BECAS
MARCHIORI Georgina Noel
congresos y reuniones científicas
Título:
Intake and dietary sources of fatty acids omega 3, 6 and 9 and markers of cardiometabolic risk in patients with abdominal adiposity: preliminary results.
Autor/es:
DEFAGÓ MD; MARCHIORI GN; FLORES D; PASQUALINI ME; CARRIZO L; PEROVIC NR
Reunión:
Congreso; 21st International Congress of Nutrition; 2017
Resumen:
Background and objectives: Abdominal adiposity is associated with metabolic risk profile such as dyslipidemia and low grade systematic inflammation. Dietary unsaturated fatty acids (FA) could influence metabolic alterations associated with visceral adipose tissue. We aimed to analyze food sources of n-3 and n-6 and n-9 FA and their association with cardiometabolic risk markers in patients with abdominal adiposity. Methods: Participated 47 adults, between 40-80 years old, both sexes, with central adiposity determined by waist circumference (WC), attended in Cardiology Division, National Hospital of Clinics, Córdoba, Argentina, 2014-2016. Medical history and validated food frequency questionnaire were applied. Food information was processed by Interfood v.1.3. nutritional software.
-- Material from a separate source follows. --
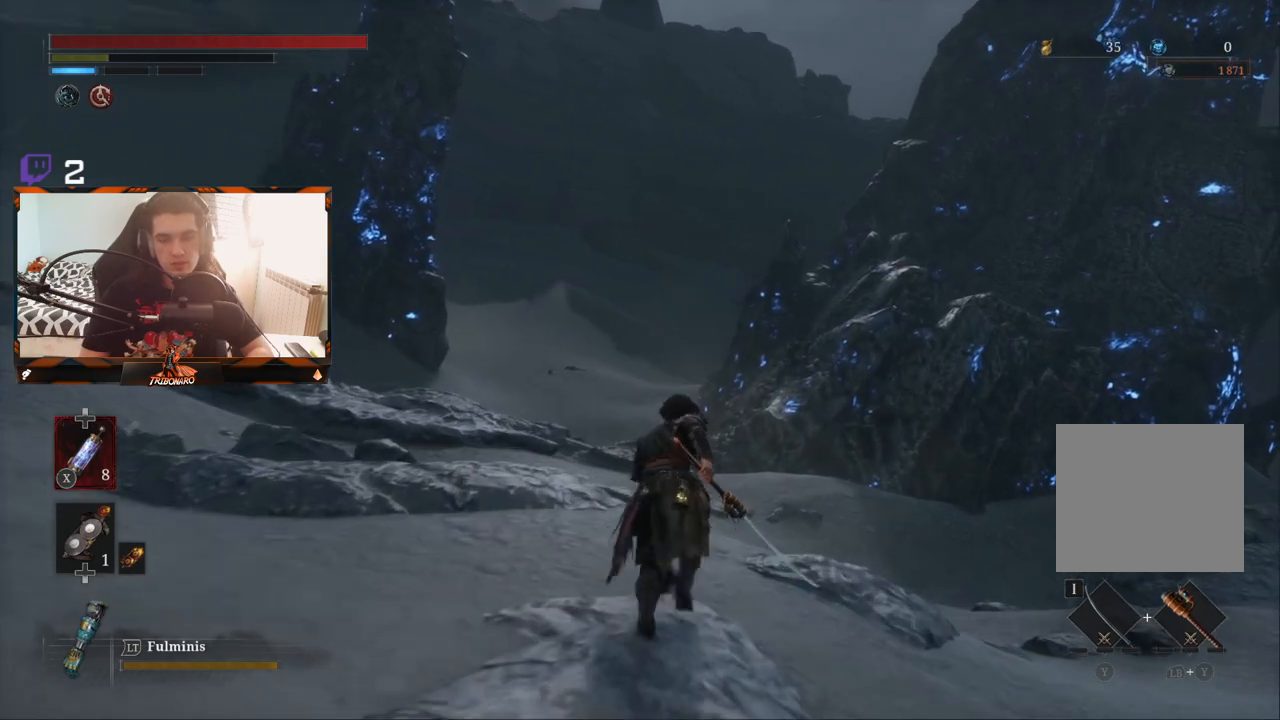
{"buttons": ["B"], "left_stick": "up", "right_stick": "center", "events": [[250, "right_stick", "down-left"], [400, "right_stick", "center"]]}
FA food sources were classified in: n-9 FA (olive oil, avocado and olives), 20:4 n-6 FA (red meat, chicken and eggs), 18:2 n-6 FA (corn, soybean, sunflower and mixed oil), 20:5 and 22:6 n-3 FA (fish and seafood), and 18:3 n-3 FA (nuts and seeds). Anthropometric measures, serum lipid profile (total cholesterol, LDL-col, col-HDL and triglycerides), glycemia and hs-CRP were determined. Lineal regression adjusted by age, sex, total energy intake, body mass-index, smoking, and physical activity was development to analyze associations between FA food source and biochemical markers.Results: Medium age was 60.4 ± 9.8 in men and 57.1 ± 9.3 years old in women. 40% showed overweight and 41% obesity. According WC, 26% had high-risk and 74% very high risk. Medium total cholesterol was 185.4 ± 37.3 mg/dL, LDL-c 108.6 ± 30.6 mg/dL, HDL-c 50.6 ± 13.1 mg/dL, triglycerides 145.1 ± 65.2 mg/dL, glycemia 113.1 ± 26.2 mg/dL, and PCR-us 4.0 ± 2.5 mg/L. About dietary intake, the consumption for n-9 food was 13.1 ± 12.6 g/day, 20:4 n-6 FA 226,4 ± 122,6 g/day, 18:2 n-6 FA 22.4 ± 16.2 g/day, 20:5-22:6 n-3 FA 13.5 ± 14.2 g/day and 18:3 n-3 FA 11.6 ± 18.6 g/day. Significant positive association was observed between intake of 20:4 n-6 FA and triglycerides concentration (?=0,25; p=0,04) and between 20:5-22:6 n3 FA and HDL-c (?=0,35; p=0,03).Conclusions: These preliminary results show the influence of diet in lipid profile. Dietary intervention are an important tool in patients with cardiometabolic risk factors.